Job item :: Word for word, restate the lines of the listing below from the line with "Kontakta oss" through the line with "инструкции по набору.", and do not include the pictures.

Available data ::
____________
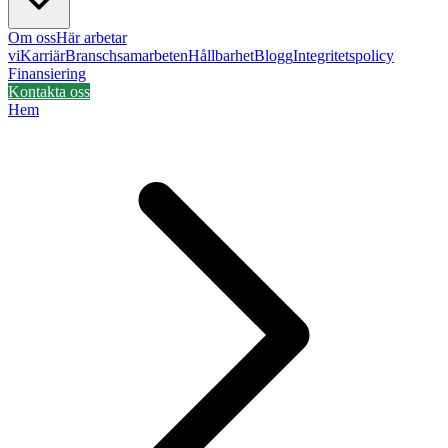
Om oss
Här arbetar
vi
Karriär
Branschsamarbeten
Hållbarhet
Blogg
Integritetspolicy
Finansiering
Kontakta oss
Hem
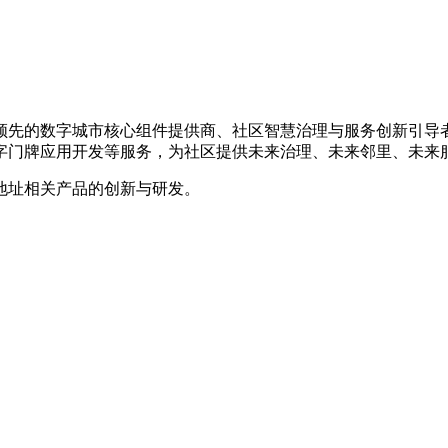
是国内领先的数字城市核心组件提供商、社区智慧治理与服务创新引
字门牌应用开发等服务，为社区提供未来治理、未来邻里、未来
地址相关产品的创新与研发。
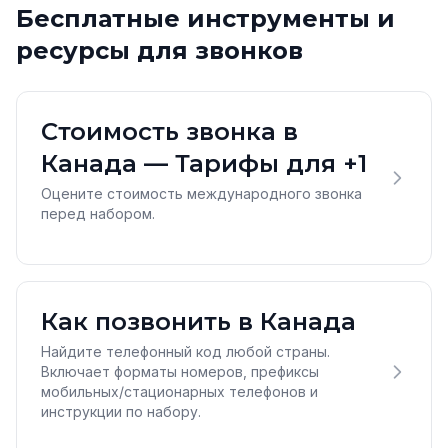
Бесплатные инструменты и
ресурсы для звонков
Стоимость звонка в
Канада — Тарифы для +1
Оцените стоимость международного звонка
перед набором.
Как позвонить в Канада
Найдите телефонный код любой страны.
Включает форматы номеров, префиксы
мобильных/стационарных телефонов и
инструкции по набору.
____________
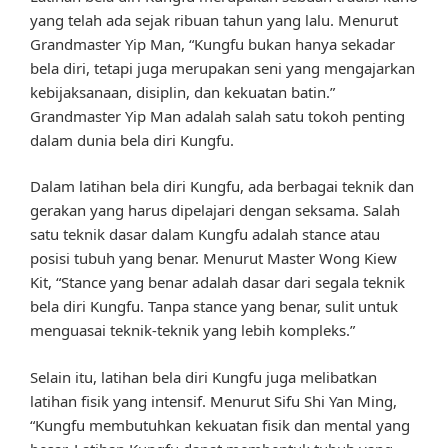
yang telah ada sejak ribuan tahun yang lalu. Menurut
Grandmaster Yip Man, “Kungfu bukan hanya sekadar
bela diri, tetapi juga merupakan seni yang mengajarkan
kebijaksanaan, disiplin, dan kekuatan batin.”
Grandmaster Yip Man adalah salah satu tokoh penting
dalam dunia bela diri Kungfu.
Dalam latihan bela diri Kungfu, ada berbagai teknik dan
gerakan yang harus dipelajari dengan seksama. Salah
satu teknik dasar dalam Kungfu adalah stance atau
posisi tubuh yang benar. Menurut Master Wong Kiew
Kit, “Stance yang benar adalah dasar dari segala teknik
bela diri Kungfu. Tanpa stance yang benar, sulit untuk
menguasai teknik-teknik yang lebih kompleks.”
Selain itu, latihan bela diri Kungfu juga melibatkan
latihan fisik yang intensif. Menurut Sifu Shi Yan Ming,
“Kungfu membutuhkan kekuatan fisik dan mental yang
____________
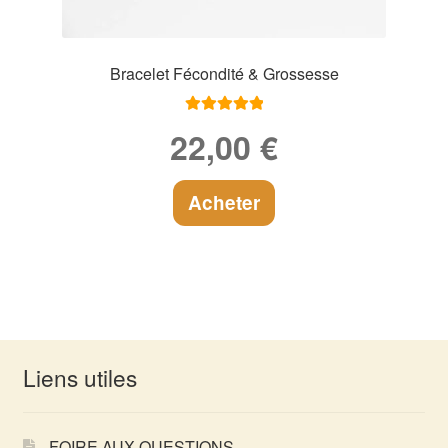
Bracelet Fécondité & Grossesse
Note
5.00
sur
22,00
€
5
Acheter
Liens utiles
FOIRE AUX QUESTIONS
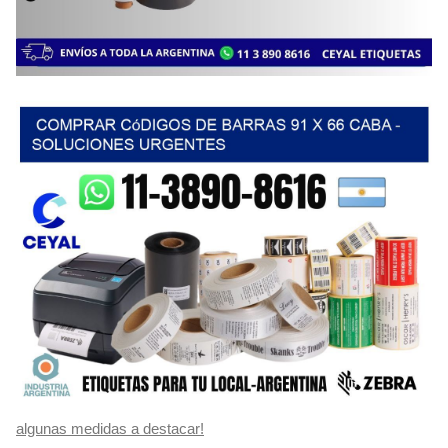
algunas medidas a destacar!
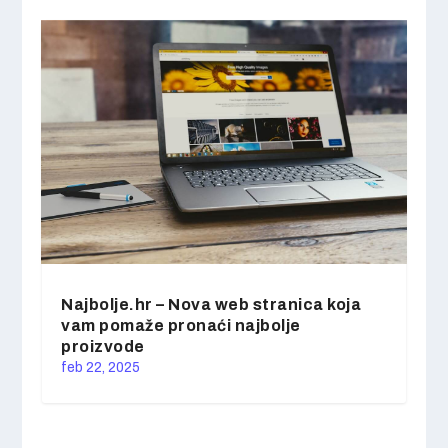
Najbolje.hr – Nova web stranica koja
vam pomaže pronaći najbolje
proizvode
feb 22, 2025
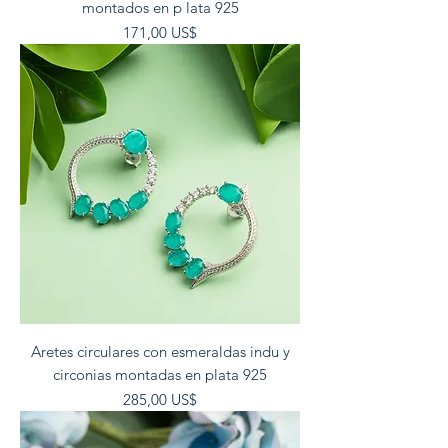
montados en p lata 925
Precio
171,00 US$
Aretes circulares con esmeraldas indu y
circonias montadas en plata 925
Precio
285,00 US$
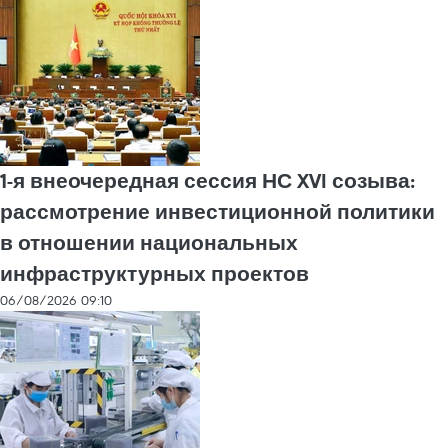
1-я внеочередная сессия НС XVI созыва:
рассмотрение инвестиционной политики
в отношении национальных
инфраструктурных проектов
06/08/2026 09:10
____________
Response to this exercise ::
Kontakta oss
Hem
是国内领先的数字城市核心组件提供商、社区智慧治理与服务创新引
字门牌应用开发等服务，为社区提供未来治理、未来邻里、未来
地址相关产品的创新与研发。
Бесплатные инструменты и
ресурсы для звонков
Стоимость звонка в
Канада — Тарифы для +1
Оцените стоимость международного звонка
перед набором.
Как позвонить в Канада
Найдите телефонный код любой страны.
Включает форматы номеров, префиксы
мобильных/стационарных телефонов и
инструкции по набору.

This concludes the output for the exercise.